## ACTION ITEM
Collect every line in the entries below that contains the string "Have", treating uppercase and lowercase letters as distinct.

## RECORDS FOR THIS EXERCISE
+++

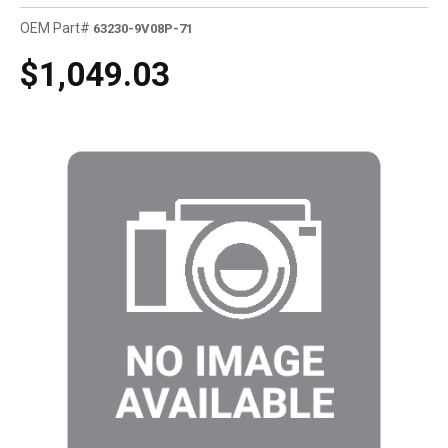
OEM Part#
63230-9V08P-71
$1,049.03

+++

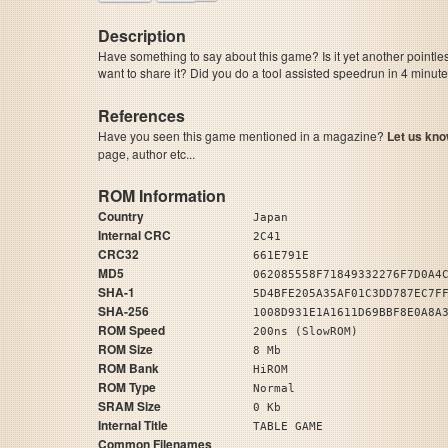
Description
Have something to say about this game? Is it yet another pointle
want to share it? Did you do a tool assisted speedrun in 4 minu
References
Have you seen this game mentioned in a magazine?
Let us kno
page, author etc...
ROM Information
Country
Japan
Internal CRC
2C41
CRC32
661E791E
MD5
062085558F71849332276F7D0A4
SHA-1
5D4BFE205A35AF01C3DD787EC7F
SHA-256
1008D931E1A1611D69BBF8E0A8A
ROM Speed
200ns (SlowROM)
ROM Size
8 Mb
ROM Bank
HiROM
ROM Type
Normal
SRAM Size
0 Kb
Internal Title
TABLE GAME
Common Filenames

+++

## OUTPUT OF THE EXERCISE
Have something to say about this game? Is it yet another pointle
Have you seen this game mentioned in a magazine?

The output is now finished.